P. G. Wodehouse. Much Obliged, Jeeves

Jeeves, you see, is always getting me out of entanglements with the opposite sex, and he knows all about the various females who from time to time have come within an ace of hauling me to the altar rails, but of course we don’t discuss them. To do so, we feel, would come under the head of bandying a woman’s name, and the Woosters do not bandy women’s names. Nor do the Jeeveses. I can’t speak for his Uncle Charlie Silversmith, but I should imagine that he, too, has his code of ethics in this respect. These things generally run in families.

So I merely filled him in about her making Ginger stand for Parliament and the canvassing we were going to undertake, urging him to do his utmost to make the electors think along the right lines, and he said ‘Yes, sir’ and ‘Very good, sir’ and ‘I quite understand, sir’, and we proceeded to the Junior Ganymede.

An extremely cosy club it proved to be. I didn’t wonder that he liked to spend so much of his leisure there. It lacked the sprightliness of the Drones. I shouldn’t think there was much bread and sugar thrown about at lunch time, and you would hardly expect that there would be when you reflected that the membership consisted of elderly butlers and gentlemen’s gentlemen of fairly ripe years, but as regards comfort it couldn’t be faulted. The purler I had taken had left me rather tender in the fleshy parts, and it was a relief after I had been washed and brushed up and was on the spruce side, once more to sink into a well-stuffed chair in the smoking-room.

Sipping my whisky and s, I brought the conversation round again to Ginger and his election, which was naturally the front page stuff of the day.

‘Do you think he has a chance, Jeeves? ‘

He weighed the question for a moment, as if dubious as to where he would place his money.

‘It is difficult to say, sir.

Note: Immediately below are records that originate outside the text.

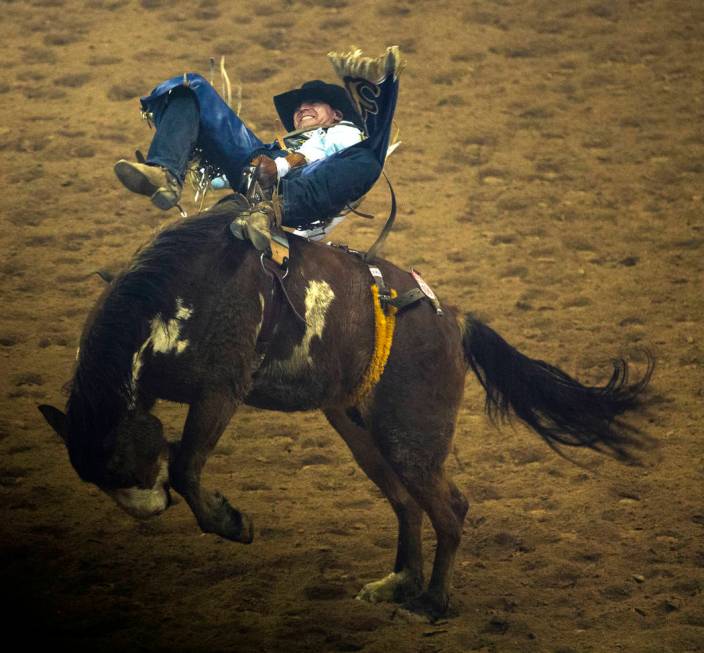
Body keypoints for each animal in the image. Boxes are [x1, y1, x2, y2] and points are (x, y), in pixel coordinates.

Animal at [40, 192, 656, 616]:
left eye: (122, 464)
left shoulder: (221, 389)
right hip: (360, 431)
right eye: (96, 477)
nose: (151, 509)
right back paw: (400, 583)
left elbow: (189, 465)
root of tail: (454, 323)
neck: (172, 298)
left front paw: (234, 522)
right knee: (409, 504)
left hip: (411, 438)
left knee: (449, 508)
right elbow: (181, 458)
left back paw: (432, 602)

Market Snodsbury, like so many English country towns, might be described as strait-laced. It sets a high value on respectability.

‘Well, Ginger’s respectable enough.’

‘True, sir, but, as you are aware, he has had a Past.’

‘Not much of one.’

‘Sufficient, however, to prejudice the voters, should they learn of it.’

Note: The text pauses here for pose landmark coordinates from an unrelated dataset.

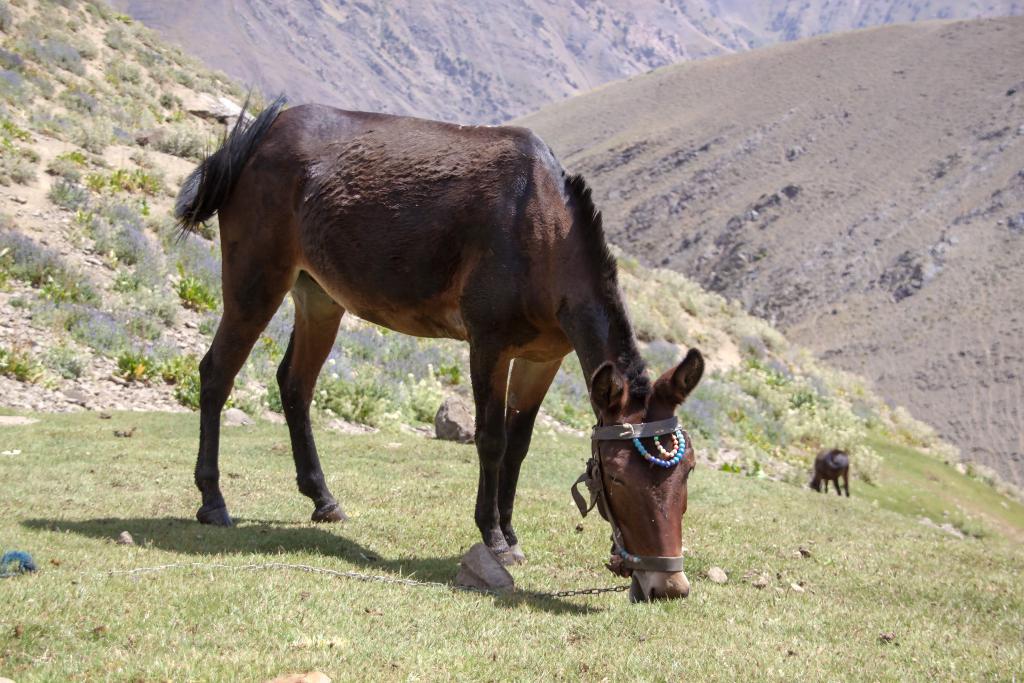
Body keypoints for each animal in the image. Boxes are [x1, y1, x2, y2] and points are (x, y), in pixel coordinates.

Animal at [176, 97, 704, 602]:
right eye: (615, 477)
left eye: (688, 471)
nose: (667, 587)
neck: (542, 228)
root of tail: (257, 139)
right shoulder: (489, 345)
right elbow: (491, 440)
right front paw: (493, 537)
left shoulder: (543, 359)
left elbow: (519, 445)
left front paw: (511, 532)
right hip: (256, 280)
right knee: (216, 373)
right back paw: (213, 501)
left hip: (319, 297)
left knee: (295, 384)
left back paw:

‘Which they can’t possibly do. I suppose he’s in the club book-‘

‘Eleven pages, Sir.’

‘-But you assure me that the contents of the club book will never be revealed.’

‘Never, sir. Mr. Winship has nothing to fear from that quarter.’ His words made me breathe more freely.

‘Jeeves,’ I said, ‘your words make me breathe more freely. As you know, I am always a bit uneasy about the club book. Kept under lock and key, is it? ‘

‘Not actually under lock and key, sir, but it is safely bestowed in the secretary’s office.’

‘Then there’s nothing to worry about.’

‘I would not say that, sir. Mr. Winship must have had companions in his escapades, and they might inadvertently make some reference to them which would get into gossip columns in the Press and thence into the Market Snodsbury journals. I believe there are two of these, one rigidly opposed to the Conservative interest which Mr. Winship is representing. It is always a possibility, and the results would be disastrous. I have no means at the moment of knowing the identity of Mr. Winship’s opponent, but he is sure to be a model of respectability whose past can bear the strictest investigation.’

‘You’re pretty gloomy, Jeeves. Why aren’t you gathering rosebuds? The poet Herrick would shake his head.’

‘I am sorry, sir. I did not know that you were taking Mr. Winship’s fortunes so much to heart, or I would have been more guarded in my speech. Is victory in the election of such importance to him? ‘

‘It’s vital. Florence will hand him his hat if he doesn’t win.’

‘Surely not, sir?’

‘That’s what he says, and I think he’s right. His observations on the subject were most convincing. He says she’s a perfectionist and has no use for a loser. It is well established that she handed Percy Gorringe the pink slip because the play he made of her novel only ran three nights.’